Thursday, September 29, 2011

Justice Dept. asks high court to look at health care law

By Joan Biskupic, USA TODAY

WASHINGTON – The Obama administration on Wednesday asked the Supreme Court to decide the constitutionality of a requirement that most Americans buy health insurance by 2014, paving the way for a ruling in the middle of the 2012 presidential election campaign.

Separately, 26 states and the National Federation of Independent Business, which have challenged the mandate as exceeding federal power, urged the justices to intervene and strike it down.

The new filings all but guarantee the justices will review the law that is at the heart of President Obama's domestic agenda and that has become a flashpoint in the race for Republican nomination. All the major Republican presidential candidates have vowed to overturn the law.

The justices, who open a new term on Monday, would likely act on the pending appeals this fall and hold oral arguments in early 2012.

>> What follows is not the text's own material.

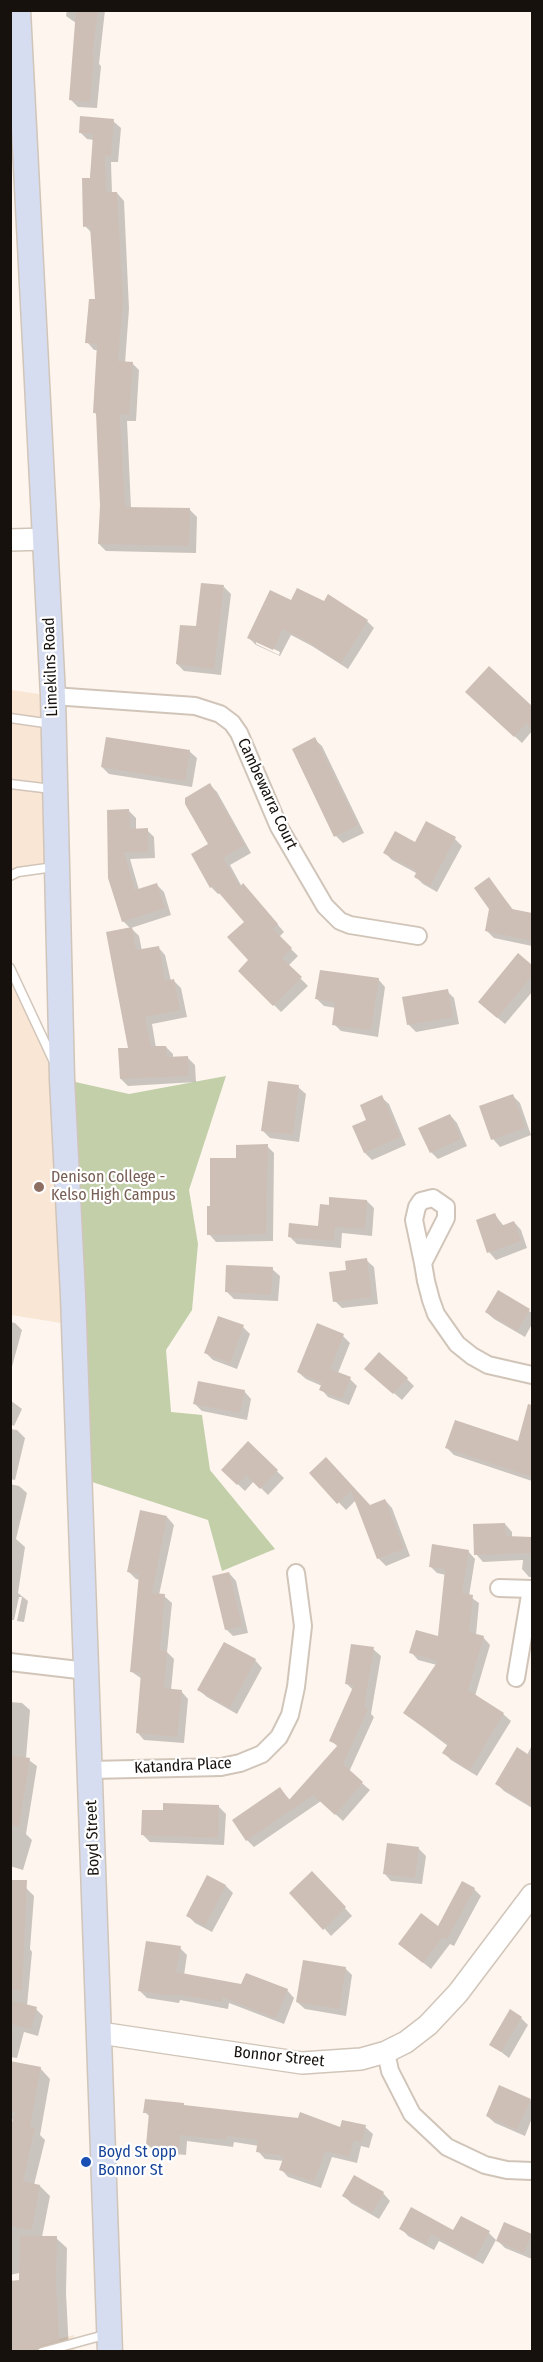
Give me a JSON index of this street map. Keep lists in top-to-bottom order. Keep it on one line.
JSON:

Justice Department lawyers have appealed a decision by an Atlanta-based appeals court that said the individual-insurance mandate went beyond Congress' power to regulate interstate commerce. The lawyers say that appeals court decision, which conflicts with two appeals court rulings rejecting challenges to the law, undermines federal efforts to tackle the "crisis in the national health care market." The administration said the appeals court ruling "denies Congress the broad deference it is due … to address the nation's most pressing economic problems."

The requirement that most Americans buy insurance or face a tax penalty is the centerpiece of the health care law passed by Congress and signed by Obama in March 2010. The law was the most significant change in the nation's health care system since the creation of Medicare and Medicaid in 1965 and extends insurance coverage to 32 million Americans.

The administration says people without insurance incur billions of dollars in costs that are passed on to the insured. It contends that creates a substantial burden on interstate commerce that is within Congress' power to address.

The U.S. Court of Appeals for the 11th Circuit disagreed as it declared that forcing people to buy insurance represents an "unbounded assertion of congressional authority."

The 26 states and business group won major portions of their challenge, but the 11th Circuit rejected claims that the law's expansion of Medicaid encroaches on the states and that if the mandate is unconstitutional, the entire law is void. The states and business group have asked the justices to reverse those findings.